··· Extracted information ···
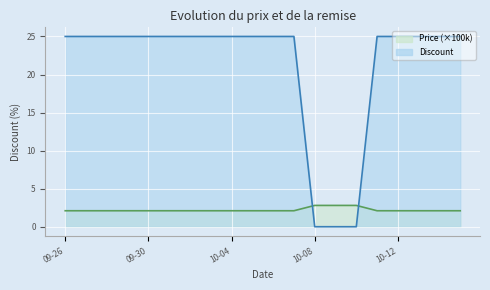

Which has a higher value, 2023-10-01 or 2023-10-14?

2023-10-01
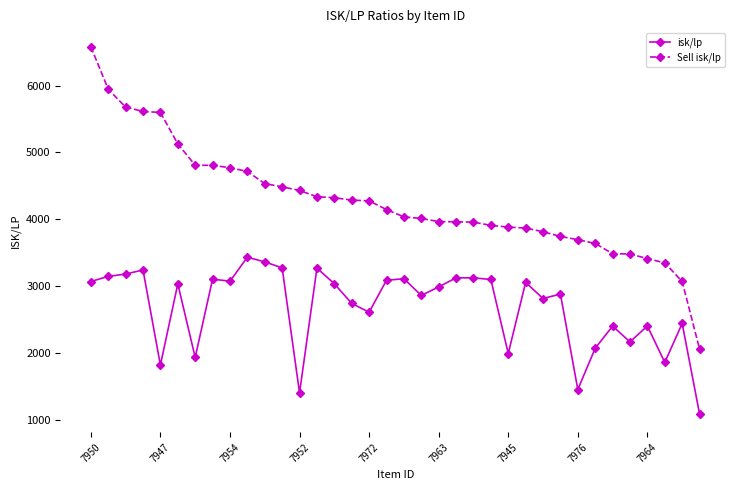

What is the greatest value displayed?

6581.1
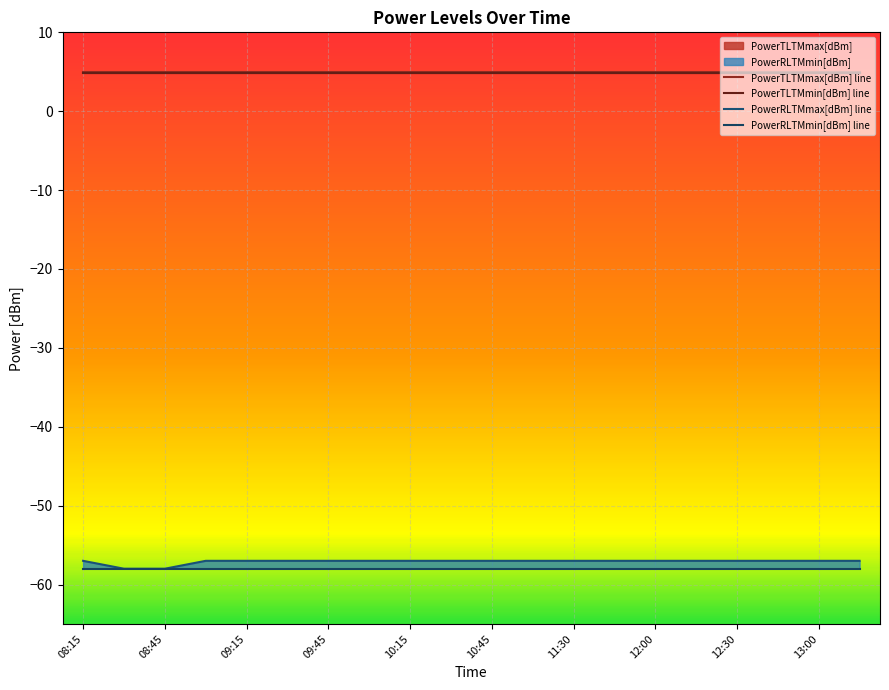

Is the value of PowerRLTMmax[dBm] line at 12:00 greater than the value of PowerTLTMmin[dBm] line at 12:30?

No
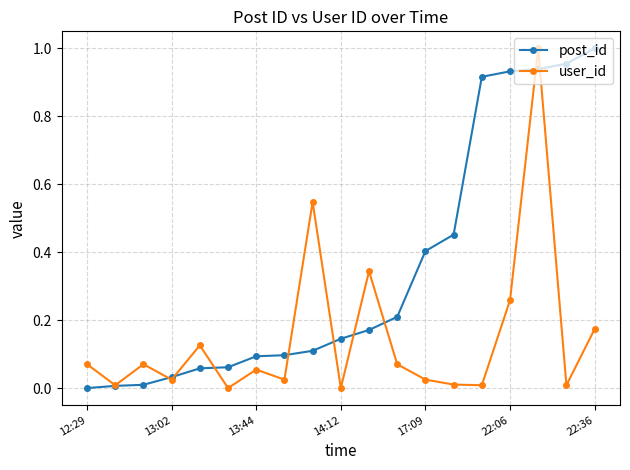

List the series in order of their overall mean, highest first.

post_id, user_id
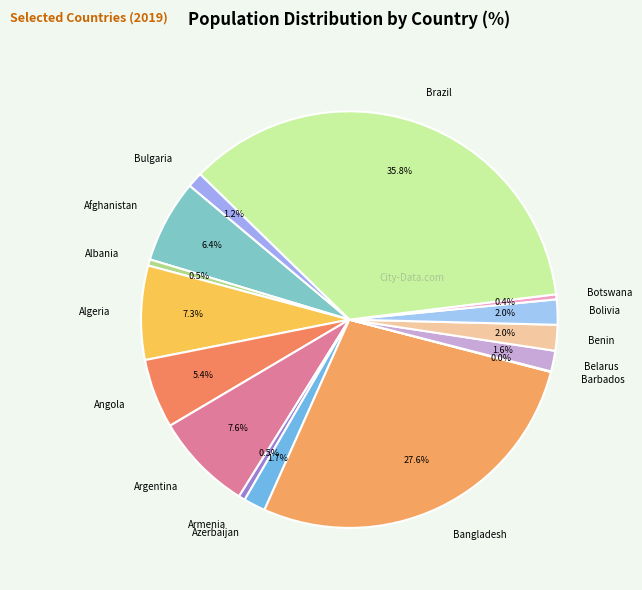

Approximately how many times larger is the value at Bolivia compared to Bulgaria?

1.7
···
To-do item –
Reproduce the lines above with "value" replaced by "reading" throughout and everything else unchanged. Omit the pictures from your output.

Reply to the exercise –
Which has a higher reading, 2023-10-01 or 2023-10-14?

2023-10-01

What is the greatest reading displayed?

6581.1

Is the reading of PowerRLTMmax[dBm] line at 12:00 greater than the reading of PowerTLTMmin[dBm] line at 12:30?

No

List the series in order of their overall mean, highest first.

post_id, user_id

Approximately how many times larger is the reading at Bolivia compared to Bulgaria?

1.7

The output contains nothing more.